*Problem statement:*
Update the rows from the line that contains "collection date: 1865-09-03" through the line that contains "genus: Digomphia": swap "locality" for "place" and leave everything else the same.

----- Given data

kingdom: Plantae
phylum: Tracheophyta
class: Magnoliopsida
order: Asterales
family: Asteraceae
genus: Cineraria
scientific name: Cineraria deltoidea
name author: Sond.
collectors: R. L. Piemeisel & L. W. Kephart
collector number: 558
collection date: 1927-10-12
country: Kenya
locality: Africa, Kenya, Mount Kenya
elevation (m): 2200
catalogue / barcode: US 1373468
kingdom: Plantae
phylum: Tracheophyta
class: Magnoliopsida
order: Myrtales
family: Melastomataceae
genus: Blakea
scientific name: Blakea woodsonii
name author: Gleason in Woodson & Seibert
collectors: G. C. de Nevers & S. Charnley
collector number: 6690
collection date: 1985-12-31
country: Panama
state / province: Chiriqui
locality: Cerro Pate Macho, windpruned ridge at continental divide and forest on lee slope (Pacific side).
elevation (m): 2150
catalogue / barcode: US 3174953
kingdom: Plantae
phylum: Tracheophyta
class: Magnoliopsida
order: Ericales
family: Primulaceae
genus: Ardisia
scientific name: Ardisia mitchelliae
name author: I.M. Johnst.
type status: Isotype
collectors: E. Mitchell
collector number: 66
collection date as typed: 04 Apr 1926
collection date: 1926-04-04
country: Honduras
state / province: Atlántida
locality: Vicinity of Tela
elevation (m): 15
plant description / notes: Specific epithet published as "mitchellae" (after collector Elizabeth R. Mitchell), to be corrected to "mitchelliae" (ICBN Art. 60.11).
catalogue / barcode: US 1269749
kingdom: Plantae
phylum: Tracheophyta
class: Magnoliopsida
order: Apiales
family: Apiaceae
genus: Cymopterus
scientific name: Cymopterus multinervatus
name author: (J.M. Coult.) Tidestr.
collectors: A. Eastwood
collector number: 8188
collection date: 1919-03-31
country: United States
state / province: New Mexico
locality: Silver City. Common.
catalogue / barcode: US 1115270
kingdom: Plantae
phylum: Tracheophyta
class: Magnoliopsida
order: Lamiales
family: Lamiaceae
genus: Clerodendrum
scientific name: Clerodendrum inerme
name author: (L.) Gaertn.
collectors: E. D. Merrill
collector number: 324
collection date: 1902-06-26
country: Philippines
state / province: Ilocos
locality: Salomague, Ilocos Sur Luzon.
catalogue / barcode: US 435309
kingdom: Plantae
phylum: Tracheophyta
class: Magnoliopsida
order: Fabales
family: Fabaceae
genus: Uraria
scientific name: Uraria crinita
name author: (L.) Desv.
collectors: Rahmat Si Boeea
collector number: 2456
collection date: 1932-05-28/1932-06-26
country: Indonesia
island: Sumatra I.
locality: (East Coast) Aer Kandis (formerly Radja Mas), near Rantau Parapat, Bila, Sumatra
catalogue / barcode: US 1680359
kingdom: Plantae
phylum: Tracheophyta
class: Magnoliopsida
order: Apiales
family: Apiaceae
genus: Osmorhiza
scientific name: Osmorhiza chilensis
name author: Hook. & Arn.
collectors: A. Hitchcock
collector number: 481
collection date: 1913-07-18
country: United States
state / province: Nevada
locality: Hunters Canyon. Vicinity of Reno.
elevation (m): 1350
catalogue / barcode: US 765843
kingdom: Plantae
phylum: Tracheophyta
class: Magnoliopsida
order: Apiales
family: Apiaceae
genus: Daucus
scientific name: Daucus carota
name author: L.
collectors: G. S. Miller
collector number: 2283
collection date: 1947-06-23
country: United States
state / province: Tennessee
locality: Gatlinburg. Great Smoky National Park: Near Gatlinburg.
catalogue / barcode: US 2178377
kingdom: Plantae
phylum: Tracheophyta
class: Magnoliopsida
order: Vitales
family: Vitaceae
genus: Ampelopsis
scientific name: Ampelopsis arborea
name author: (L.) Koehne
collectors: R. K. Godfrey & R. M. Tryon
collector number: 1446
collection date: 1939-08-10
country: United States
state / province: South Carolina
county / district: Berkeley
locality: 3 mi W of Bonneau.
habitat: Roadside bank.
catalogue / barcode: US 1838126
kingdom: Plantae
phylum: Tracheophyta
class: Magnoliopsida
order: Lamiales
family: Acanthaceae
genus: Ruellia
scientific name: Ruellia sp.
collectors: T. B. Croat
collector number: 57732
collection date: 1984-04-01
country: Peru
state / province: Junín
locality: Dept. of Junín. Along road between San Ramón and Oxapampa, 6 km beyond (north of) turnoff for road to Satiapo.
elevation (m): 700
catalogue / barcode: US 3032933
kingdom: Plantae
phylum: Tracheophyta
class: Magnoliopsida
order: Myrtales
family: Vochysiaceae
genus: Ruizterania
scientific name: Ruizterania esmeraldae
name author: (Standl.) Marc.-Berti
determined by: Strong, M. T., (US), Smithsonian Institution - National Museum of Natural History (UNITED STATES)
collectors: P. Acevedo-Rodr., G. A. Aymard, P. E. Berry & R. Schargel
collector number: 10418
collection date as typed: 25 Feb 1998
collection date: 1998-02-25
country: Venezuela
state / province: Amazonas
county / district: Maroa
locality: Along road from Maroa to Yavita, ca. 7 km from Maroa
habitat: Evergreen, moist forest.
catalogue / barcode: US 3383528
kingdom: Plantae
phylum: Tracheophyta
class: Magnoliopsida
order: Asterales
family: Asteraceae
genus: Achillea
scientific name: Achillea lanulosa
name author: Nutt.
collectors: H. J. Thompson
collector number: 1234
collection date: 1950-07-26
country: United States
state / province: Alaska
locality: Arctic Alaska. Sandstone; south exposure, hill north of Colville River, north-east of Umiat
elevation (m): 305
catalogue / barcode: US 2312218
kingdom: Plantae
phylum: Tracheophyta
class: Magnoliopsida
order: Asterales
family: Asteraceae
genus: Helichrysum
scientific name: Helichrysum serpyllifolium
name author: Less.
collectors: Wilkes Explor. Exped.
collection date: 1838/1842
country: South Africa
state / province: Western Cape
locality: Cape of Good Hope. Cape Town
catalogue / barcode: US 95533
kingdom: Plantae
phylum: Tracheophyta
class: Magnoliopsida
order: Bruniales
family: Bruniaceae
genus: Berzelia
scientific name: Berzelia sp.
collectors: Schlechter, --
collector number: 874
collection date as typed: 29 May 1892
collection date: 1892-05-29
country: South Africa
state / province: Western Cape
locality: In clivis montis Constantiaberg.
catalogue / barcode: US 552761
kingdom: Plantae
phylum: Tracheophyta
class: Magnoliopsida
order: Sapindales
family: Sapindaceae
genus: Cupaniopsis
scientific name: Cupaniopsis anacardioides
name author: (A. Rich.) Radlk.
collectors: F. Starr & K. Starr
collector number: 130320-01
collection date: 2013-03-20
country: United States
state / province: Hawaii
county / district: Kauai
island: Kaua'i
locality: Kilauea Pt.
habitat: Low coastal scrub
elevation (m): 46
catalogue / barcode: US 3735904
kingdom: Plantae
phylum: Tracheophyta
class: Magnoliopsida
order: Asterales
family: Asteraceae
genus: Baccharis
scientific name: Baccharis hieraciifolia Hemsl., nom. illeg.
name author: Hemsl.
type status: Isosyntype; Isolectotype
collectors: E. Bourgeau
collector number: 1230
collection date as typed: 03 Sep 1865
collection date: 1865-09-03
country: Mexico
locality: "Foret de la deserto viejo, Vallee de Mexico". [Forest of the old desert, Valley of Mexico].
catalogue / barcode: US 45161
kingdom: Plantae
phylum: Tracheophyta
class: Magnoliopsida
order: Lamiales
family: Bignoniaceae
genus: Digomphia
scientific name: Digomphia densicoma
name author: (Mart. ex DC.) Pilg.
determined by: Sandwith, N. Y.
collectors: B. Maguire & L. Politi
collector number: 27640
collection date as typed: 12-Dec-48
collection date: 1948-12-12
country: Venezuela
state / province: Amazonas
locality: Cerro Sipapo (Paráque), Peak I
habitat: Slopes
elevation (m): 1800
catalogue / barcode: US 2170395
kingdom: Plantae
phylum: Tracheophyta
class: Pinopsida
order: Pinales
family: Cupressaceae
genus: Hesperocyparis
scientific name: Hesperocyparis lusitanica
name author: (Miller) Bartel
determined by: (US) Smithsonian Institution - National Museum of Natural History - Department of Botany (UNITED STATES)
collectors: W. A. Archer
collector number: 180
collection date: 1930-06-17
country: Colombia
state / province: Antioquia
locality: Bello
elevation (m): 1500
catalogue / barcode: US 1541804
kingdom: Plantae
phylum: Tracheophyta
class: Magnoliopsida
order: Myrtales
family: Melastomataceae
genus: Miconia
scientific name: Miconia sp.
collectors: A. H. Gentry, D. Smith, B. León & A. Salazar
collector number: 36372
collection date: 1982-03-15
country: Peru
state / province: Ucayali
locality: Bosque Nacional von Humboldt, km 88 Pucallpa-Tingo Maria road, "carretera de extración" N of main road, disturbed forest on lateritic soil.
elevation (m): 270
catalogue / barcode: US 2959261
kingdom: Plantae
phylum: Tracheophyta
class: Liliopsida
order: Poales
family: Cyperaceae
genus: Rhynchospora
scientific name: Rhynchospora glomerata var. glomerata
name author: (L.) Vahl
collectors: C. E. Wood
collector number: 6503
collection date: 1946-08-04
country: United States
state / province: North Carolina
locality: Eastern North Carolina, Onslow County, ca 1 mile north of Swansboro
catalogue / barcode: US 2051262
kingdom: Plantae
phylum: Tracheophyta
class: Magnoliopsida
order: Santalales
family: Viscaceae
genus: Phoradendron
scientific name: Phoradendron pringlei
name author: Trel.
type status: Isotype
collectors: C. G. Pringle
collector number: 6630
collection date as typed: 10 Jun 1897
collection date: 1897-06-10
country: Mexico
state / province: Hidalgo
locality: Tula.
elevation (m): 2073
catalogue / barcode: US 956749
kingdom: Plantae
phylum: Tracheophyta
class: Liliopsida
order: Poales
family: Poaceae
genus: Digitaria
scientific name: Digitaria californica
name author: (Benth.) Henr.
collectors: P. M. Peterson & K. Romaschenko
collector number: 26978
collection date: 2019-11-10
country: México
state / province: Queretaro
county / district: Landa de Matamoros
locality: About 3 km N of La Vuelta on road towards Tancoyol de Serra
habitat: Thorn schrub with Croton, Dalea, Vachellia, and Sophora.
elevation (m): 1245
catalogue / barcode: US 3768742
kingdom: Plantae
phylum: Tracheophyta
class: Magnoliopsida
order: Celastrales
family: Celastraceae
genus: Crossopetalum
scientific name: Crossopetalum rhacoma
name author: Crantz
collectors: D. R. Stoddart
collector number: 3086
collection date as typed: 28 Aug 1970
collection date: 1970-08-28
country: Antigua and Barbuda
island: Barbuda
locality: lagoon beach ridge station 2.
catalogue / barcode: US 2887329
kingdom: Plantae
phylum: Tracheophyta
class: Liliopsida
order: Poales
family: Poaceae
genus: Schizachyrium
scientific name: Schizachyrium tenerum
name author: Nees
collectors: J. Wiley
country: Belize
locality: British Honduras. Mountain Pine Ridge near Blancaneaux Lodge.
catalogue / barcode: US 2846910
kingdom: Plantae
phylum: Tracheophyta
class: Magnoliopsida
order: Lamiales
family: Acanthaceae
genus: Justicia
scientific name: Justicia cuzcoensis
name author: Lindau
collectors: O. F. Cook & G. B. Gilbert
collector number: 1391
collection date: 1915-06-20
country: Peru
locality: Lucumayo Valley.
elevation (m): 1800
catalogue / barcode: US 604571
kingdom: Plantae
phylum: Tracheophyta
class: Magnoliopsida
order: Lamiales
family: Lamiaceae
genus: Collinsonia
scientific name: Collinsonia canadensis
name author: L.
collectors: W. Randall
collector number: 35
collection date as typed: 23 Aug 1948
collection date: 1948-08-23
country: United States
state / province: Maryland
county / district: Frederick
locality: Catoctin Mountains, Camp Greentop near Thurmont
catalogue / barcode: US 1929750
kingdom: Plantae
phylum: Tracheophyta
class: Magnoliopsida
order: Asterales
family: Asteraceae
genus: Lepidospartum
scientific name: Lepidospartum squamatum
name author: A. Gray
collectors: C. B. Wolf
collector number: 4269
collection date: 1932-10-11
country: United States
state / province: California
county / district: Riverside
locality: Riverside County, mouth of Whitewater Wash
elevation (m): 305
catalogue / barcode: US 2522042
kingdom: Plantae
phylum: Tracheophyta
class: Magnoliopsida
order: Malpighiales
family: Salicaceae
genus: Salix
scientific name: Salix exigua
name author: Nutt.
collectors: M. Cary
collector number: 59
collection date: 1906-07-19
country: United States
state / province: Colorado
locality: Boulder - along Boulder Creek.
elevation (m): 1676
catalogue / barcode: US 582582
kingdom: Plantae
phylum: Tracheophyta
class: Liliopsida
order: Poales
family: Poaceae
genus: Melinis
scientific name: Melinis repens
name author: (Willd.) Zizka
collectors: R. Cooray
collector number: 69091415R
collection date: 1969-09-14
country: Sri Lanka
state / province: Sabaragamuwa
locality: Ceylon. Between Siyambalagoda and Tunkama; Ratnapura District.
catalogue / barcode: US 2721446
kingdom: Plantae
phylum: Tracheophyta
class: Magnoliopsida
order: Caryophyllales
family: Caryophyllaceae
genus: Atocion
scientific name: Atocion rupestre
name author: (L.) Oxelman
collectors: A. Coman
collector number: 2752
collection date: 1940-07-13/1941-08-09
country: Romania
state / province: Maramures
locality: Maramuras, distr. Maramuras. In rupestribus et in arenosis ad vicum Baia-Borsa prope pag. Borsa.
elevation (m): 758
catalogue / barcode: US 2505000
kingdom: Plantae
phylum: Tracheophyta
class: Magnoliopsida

----------

*Task solution:*
collection date: 1865-09-03
country: Mexico
place: "Foret de la deserto viejo, Vallee de Mexico". [Forest of the old desert, Valley of Mexico].
catalogue / barcode: US 45161
kingdom: Plantae
phylum: Tracheophyta
class: Magnoliopsida
order: Lamiales
family: Bignoniaceae
genus: Digomphia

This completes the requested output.